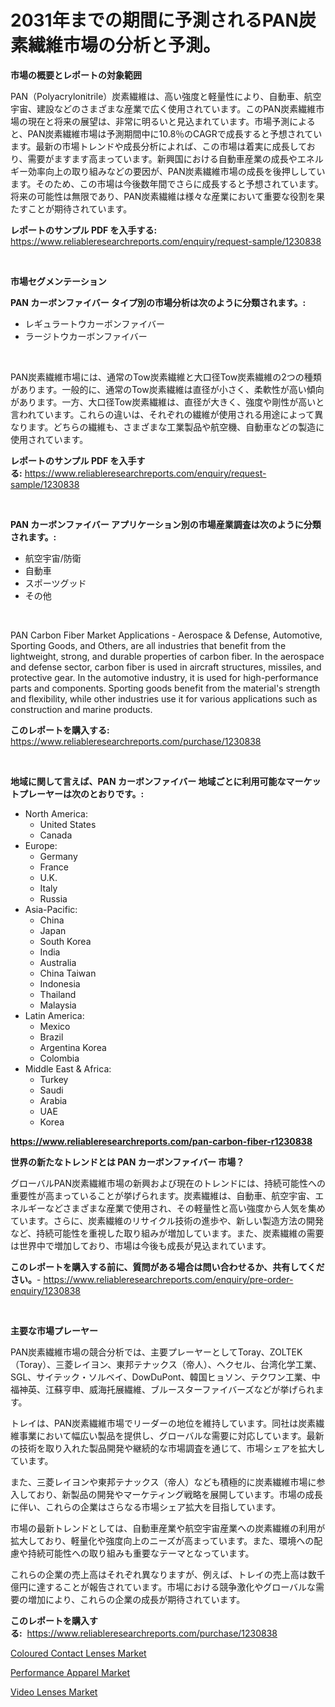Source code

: <p><h1>2031年までの期間に予測されるPAN炭素繊維市場の分析と予測。</h1></p><p><strong>市場の概要とレポートの対象範囲</strong></p>
<p><p>PAN（Polyacrylonitrile）炭素繊維は、高い強度と軽量性により、自動車、航空宇宙、建設などのさまざまな産業で広く使用されています。このPAN炭素繊維市場の現在と将来の展望は、非常に明るいと見込まれています。市場予測によると、PAN炭素繊維市場は予測期間中に10.8％のCAGRで成長すると予想されています。最新の市場トレンドや成長分析によれば、この市場は着実に成長しており、需要がますます高まっています。新興国における自動車産業の成長やエネルギー効率向上の取り組みなどの要因が、PAN炭素繊維市場の成長を後押ししています。そのため、この市場は今後数年間でさらに成長すると予想されています。将来の可能性は無限であり、PAN炭素繊維は様々な産業において重要な役割を果たすことが期待されています。</p></p>
<p><strong>レポートのサンプル PDF を入手する:</strong> <a href="https://www.reliableresearchreports.com/enquiry/request-sample/1230838">https://www.reliableresearchreports.com/enquiry/request-sample/1230838</a></p>
<p>&nbsp;</p>
<p><strong>市場セグメンテーション</strong></p>
<p><strong>PAN カーボンファイバー タイプ別の市場分析は次のように分類されます。:</strong></p>
<p><ul><li>レギュラートウカーボンファイバー</li><li>ラージトウカーボンファイバー</li></ul></p>
<p>&nbsp;</p>
<p><p>PAN炭素繊維市場には、通常のTow炭素繊維と大口径Tow炭素繊維の2つの種類があります。一般的に、通常のTow炭素繊維は直径が小さく、柔軟性が高い傾向があります。一方、大口径Tow炭素繊維は、直径が大きく、強度や剛性が高いと言われています。これらの違いは、それぞれの繊維が使用される用途によって異なります。どちらの繊維も、さまざまな工業製品や航空機、自動車などの製造に使用されています。</p></p>
<p><strong>レポートのサンプル PDF を入手する:</strong>&nbsp;<a href="https://www.reliableresearchreports.com/enquiry/request-sample/1230838">https://www.reliableresearchreports.com/enquiry/request-sample/1230838</a></p>
<p>&nbsp;</p>
<p><strong> PAN カーボンファイバー アプリケーション別の市場産業調査は次のように分類されます。:</strong></p>
<p><ul><li>航空宇宙/防衛</li><li>自動車</li><li>スポーツグッド</li><li>その他</li></ul></p>
<p>&nbsp;</p>
<p><p>PAN Carbon Fiber Market Applications - Aerospace & Defense, Automotive, Sporting Goods, and Others, are all industries that benefit from the lightweight, strong, and durable properties of carbon fiber. In the aerospace and defense sector, carbon fiber is used in aircraft structures, missiles, and protective gear. In the automotive industry, it is used for high-performance parts and components. Sporting goods benefit from the material's strength and flexibility, while other industries use it for various applications such as construction and marine products.</p></p>
<p><strong>このレポートを購入する:</strong>&nbsp; <a href="https://www.reliableresearchreports.com/purchase/1230838">https://www.reliableresearchreports.com/purchase/1230838</a></p>
<p>&nbsp;</p>
<p><strong>地域に関して言えば、PAN カーボンファイバー 地域ごとに利用可能なマーケットプレーヤーは次のとおりです。:</strong></p>
<p><ul>
    <li>
        North America:
        <ul>
            <li>United States</li>
            <li>Canada</li>
        </ul>
    </li>
    <li>
        Europe:
        <ul>
            <li>Germany</li>
            <li>France</li>
            <li>U.K.</li>
            <li>Italy</li>
            <li>Russia</li>
        </ul>
    </li>
    <li>
        Asia-Pacific:
        <ul>
            <li>China</li>
            <li>Japan</li>
            <li>South Korea</li>
            <li>India</li>
            <li>Australia</li>
            <li>China Taiwan</li>
            <li>Indonesia</li>
            <li>Thailand</li>
            <li>Malaysia</li>
        </ul>
    </li>
    <li>
        Latin America:
        <ul>
            <li>Mexico</li>
            <li>Brazil</li>
            <li>Argentina Korea</li>
            <li>Colombia</li>
        </ul>
    </li>
    <li>
        Middle East & Africa:
        <ul>
            <li>Turkey</li>
            <li>Saudi</li>
            <li>Arabia</li>
            <li>UAE</li>
            <li>Korea</li>
        </ul>
    </li>
    </ul></p>
<p><strong><a href="https://www.reliableresearchreports.com/pan-carbon-fiber-r1230838">https://www.reliableresearchreports.com/pan-carbon-fiber-r1230838</a></strong>&nbsp;</p>
<p><strong>世界の新たなトレンドとは PAN カーボンファイバー 市場？</strong></p>
<p><p>グローバルPAN炭素繊維市場の新興および現在のトレンドには、持続可能性への重要性が高まっていることが挙げられます。炭素繊維は、自動車、航空宇宙、エネルギーなどさまざまな産業で使用され、その軽量性と高い強度から人気を集めています。さらに、炭素繊維のリサイクル技術の進歩や、新しい製造方法の開発など、持続可能性を重視した取り組みが増加しています。また、炭素繊維の需要は世界中で増加しており、市場は今後も成長が見込まれています。</p></p>
<p><strong>このレポートを購入する前に、質問がある場合は問い合わせるか、共有してください。</strong>- <a href="https://www.reliableresearchreports.com/enquiry/pre-order-enquiry/1230838">https://www.reliableresearchreports.com/enquiry/pre-order-enquiry/1230838</a></p>
<p>&nbsp;</p>
<p><strong>主要な市場プレーヤー</strong></p>
<p><p>PAN炭素繊維市場の競合分析では、主要プレーヤーとしてToray、ZOLTEK（Toray）、三菱レイヨン、東邦テナックス（帝人）、ヘクセル、台湾化学工業、SGL、サイテック・ソルベイ、DowDuPont、韓国ヒョソン、テクワン工業、中福神英、江蘇亨申、威海托展繊維、ブルースターファイバーズなどが挙げられます。</p><p>トレイは、PAN炭素繊維市場でリーダーの地位を維持しています。同社は炭素繊維事業において幅広い製品を提供し、グローバルな需要に対応しています。最新の技術を取り入れた製品開発や継続的な市場調査を通じて、市場シェアを拡大しています。</p><p>また、三菱レイヨンや東邦テナックス（帝人）なども積極的に炭素繊維市場に参入しており、新製品の開発やマーケティング戦略を展開しています。市場の成長に伴い、これらの企業はさらなる市場シェア拡大を目指しています。</p><p>市場の最新トレンドとしては、自動車産業や航空宇宙産業への炭素繊維の利用が拡大しており、軽量化や強度向上のニーズが高まっています。また、環境への配慮や持続可能性への取り組みも重要なテーマとなっています。</p><p>これらの企業の売上高はそれぞれ異なりますが、例えば、トレイの売上高は数千億円に達することが報告されています。市場における競争激化やグローバルな需要の増加により、これらの企業の成長が期待されています。</p></p>
<p><strong>このレポートを購入する:</strong>&nbsp;&nbsp;<a href="https://www.reliableresearchreports.com/purchase/1230838">https://www.reliableresearchreports.com/purchase/1230838</a></p>
<p><p><a href="https://www.linkedin.com/pulse/coloured-contact-lenses-market-insights-cagr-trends-growth-strategies-ilqff?trackingId=Tx3lkHYdxw8k1UxT7%2B3uAQ%3D%3D">Coloured Contact Lenses Market</a></p><p><a href="https://www.linkedin.com/pulse/performance-apparel-market-size-outlook-forecast-2024-2031-growizr-nqhqf?trackingId=GV3dLXHOBJ88u92h5a5uNA%3D%3D">Performance Apparel Market</a></p><p><a href="https://www.linkedin.com/pulse/video-lenses-market-trends-forecast-competitive-analysis-2031-icasf?trackingId=%2Bd5yhVIyYdBUbp0wUyN6dQ%3D%3D">Video Lenses Market</a></p></p>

> _Description of the task_
You need to copy every entry exactly, taking out only the pictures.

> _Written response_
Source code

: <p><h1>2031年までの期間に予測されるPAN炭素繊維市場の分析と予測。</h1></p><p><strong>市場の概要とレポートの対象範囲</strong></p>
<p><p>PAN（Polyacrylonitrile）炭素繊維は、高い強度と軽量性により、自動車、航空宇宙、建設などのさまざまな産業で広く使用されています。このPAN炭素繊維市場の現在と将来の展望は、非常に明るいと見込まれています。市場予測によると、PAN炭素繊維市場は予測期間中に10.8％のCAGRで成長すると予想されています。最新の市場トレンドや成長分析によれば、この市場は着実に成長しており、需要がますます高まっています。新興国における自動車産業の成長やエネルギー効率向上の取り組みなどの要因が、PAN炭素繊維市場の成長を後押ししています。そのため、この市場は今後数年間でさらに成長すると予想されています。将来の可能性は無限であり、PAN炭素繊維は様々な産業において重要な役割を果たすことが期待されています。</p></p>
<p><strong>レポートのサンプル PDF を入手する:</strong> <a href="https://www.reliableresearchreports.com/enquiry/request-sample/1230838">https://www.reliableresearchreports.com/enquiry/request-sample/1230838</a></p>
<p>&nbsp;</p>
<p><strong>市場セグメンテーション</strong></p>
<p><strong>PAN カーボンファイバー タイプ別の市場分析は次のように分類されます。:</strong></p>
<p><ul><li>レギュラートウカーボンファイバー</li><li>ラージトウカーボンファイバー</li></ul></p>
<p>&nbsp;</p>
<p><p>PAN炭素繊維市場には、通常のTow炭素繊維と大口径Tow炭素繊維の2つの種類があります。一般的に、通常のTow炭素繊維は直径が小さく、柔軟性が高い傾向があります。一方、大口径Tow炭素繊維は、直径が大きく、強度や剛性が高いと言われています。これらの違いは、それぞれの繊維が使用される用途によって異なります。どちらの繊維も、さまざまな工業製品や航空機、自動車などの製造に使用されています。</p></p>
<p><strong>レポートのサンプル PDF を入手する:</strong>&nbsp;<a href="https://www.reliableresearchreports.com/enquiry/request-sample/1230838">https://www.reliableresearchreports.com/enquiry/request-sample/1230838</a></p>
<p>&nbsp;</p>
<p><strong> PAN カーボンファイバー アプリケーション別の市場産業調査は次のように分類されます。:</strong></p>
<p><ul><li>航空宇宙/防衛</li><li>自動車</li><li>スポーツグッド</li><li>その他</li></ul></p>
<p>&nbsp;</p>
<p><p>PAN Carbon Fiber Market Applications - Aerospace & Defense, Automotive, Sporting Goods, and Others, are all industries that benefit from the lightweight, strong, and durable properties of carbon fiber. In the aerospace and defense sector, carbon fiber is used in aircraft structures, missiles, and protective gear. In the automotive industry, it is used for high-performance parts and components. Sporting goods benefit from the material's strength and flexibility, while other industries use it for various applications such as construction and marine products.</p></p>
<p><strong>このレポートを購入する:</strong>&nbsp; <a href="https://www.reliableresearchreports.com/purchase/1230838">https://www.reliableresearchreports.com/purchase/1230838</a></p>
<p>&nbsp;</p>
<p><strong>地域に関して言えば、PAN カーボンファイバー 地域ごとに利用可能なマーケットプレーヤーは次のとおりです。:</strong></p>
<p><ul>
    <li>
        North America:
        <ul>
            <li>United States</li>
            <li>Canada</li>
        </ul>
    </li>
    <li>
        Europe:
        <ul>
            <li>Germany</li>
            <li>France</li>
            <li>U.K.</li>
            <li>Italy</li>
            <li>Russia</li>
        </ul>
    </li>
    <li>
        Asia-Pacific:
        <ul>
            <li>China</li>
            <li>Japan</li>
            <li>South Korea</li>
            <li>India</li>
            <li>Australia</li>
            <li>China Taiwan</li>
            <li>Indonesia</li>
            <li>Thailand</li>
            <li>Malaysia</li>
        </ul>
    </li>
    <li>
        Latin America:
        <ul>
            <li>Mexico</li>
            <li>Brazil</li>
            <li>Argentina Korea</li>
            <li>Colombia</li>
        </ul>
    </li>
    <li>
        Middle East & Africa:
        <ul>
            <li>Turkey</li>
            <li>Saudi</li>
            <li>Arabia</li>
            <li>UAE</li>
            <li>Korea</li>
        </ul>
    </li>
    </ul></p>
<p><strong><a href="https://www.reliableresearchreports.com/pan-carbon-fiber-r1230838">https://www.reliableresearchreports.com/pan-carbon-fiber-r1230838</a></strong>&nbsp;</p>
<p><strong>世界の新たなトレンドとは PAN カーボンファイバー 市場？</strong></p>
<p><p>グローバルPAN炭素繊維市場の新興および現在のトレンドには、持続可能性への重要性が高まっていることが挙げられます。炭素繊維は、自動車、航空宇宙、エネルギーなどさまざまな産業で使用され、その軽量性と高い強度から人気を集めています。さらに、炭素繊維のリサイクル技術の進歩や、新しい製造方法の開発など、持続可能性を重視した取り組みが増加しています。また、炭素繊維の需要は世界中で増加しており、市場は今後も成長が見込まれています。</p></p>
<p><strong>このレポートを購入する前に、質問がある場合は問い合わせるか、共有してください。</strong>- <a href="https://www.reliableresearchreports.com/enquiry/pre-order-enquiry/1230838">https://www.reliableresearchreports.com/enquiry/pre-order-enquiry/1230838</a></p>
<p>&nbsp;</p>
<p><strong>主要な市場プレーヤー</strong></p>
<p><p>PAN炭素繊維市場の競合分析では、主要プレーヤーとしてToray、ZOLTEK（Toray）、三菱レイヨン、東邦テナックス（帝人）、ヘクセル、台湾化学工業、SGL、サイテック・ソルベイ、DowDuPont、韓国ヒョソン、テクワン工業、中福神英、江蘇亨申、威海托展繊維、ブルースターファイバーズなどが挙げられます。</p><p>トレイは、PAN炭素繊維市場でリーダーの地位を維持しています。同社は炭素繊維事業において幅広い製品を提供し、グローバルな需要に対応しています。最新の技術を取り入れた製品開発や継続的な市場調査を通じて、市場シェアを拡大しています。</p><p>また、三菱レイヨンや東邦テナックス（帝人）なども積極的に炭素繊維市場に参入しており、新製品の開発やマーケティング戦略を展開しています。市場の成長に伴い、これらの企業はさらなる市場シェア拡大を目指しています。</p><p>市場の最新トレンドとしては、自動車産業や航空宇宙産業への炭素繊維の利用が拡大しており、軽量化や強度向上のニーズが高まっています。また、環境への配慮や持続可能性への取り組みも重要なテーマとなっています。</p><p>これらの企業の売上高はそれぞれ異なりますが、例えば、トレイの売上高は数千億円に達することが報告されています。市場における競争激化やグローバルな需要の増加により、これらの企業の成長が期待されています。</p></p>
<p><strong>このレポートを購入する:</strong>&nbsp;&nbsp;<a href="https://www.reliableresearchreports.com/purchase/1230838">https://www.reliableresearchreports.com/purchase/1230838</a></p>
<p><p><a href="https://www.linkedin.com/pulse/coloured-contact-lenses-market-insights-cagr-trends-growth-strategies-ilqff?trackingId=Tx3lkHYdxw8k1UxT7%2B3uAQ%3D%3D">Coloured Contact Lenses Market</a></p><p><a href="https://www.linkedin.com/pulse/performance-apparel-market-size-outlook-forecast-2024-2031-growizr-nqhqf?trackingId=GV3dLXHOBJ88u92h5a5uNA%3D%3D">Performance Apparel Market</a></p><p><a href="https://www.linkedin.com/pulse/video-lenses-market-trends-forecast-competitive-analysis-2031-icasf?trackingId=%2Bd5yhVIyYdBUbp0wUyN6dQ%3D%3D">Video Lenses Market</a></p></p>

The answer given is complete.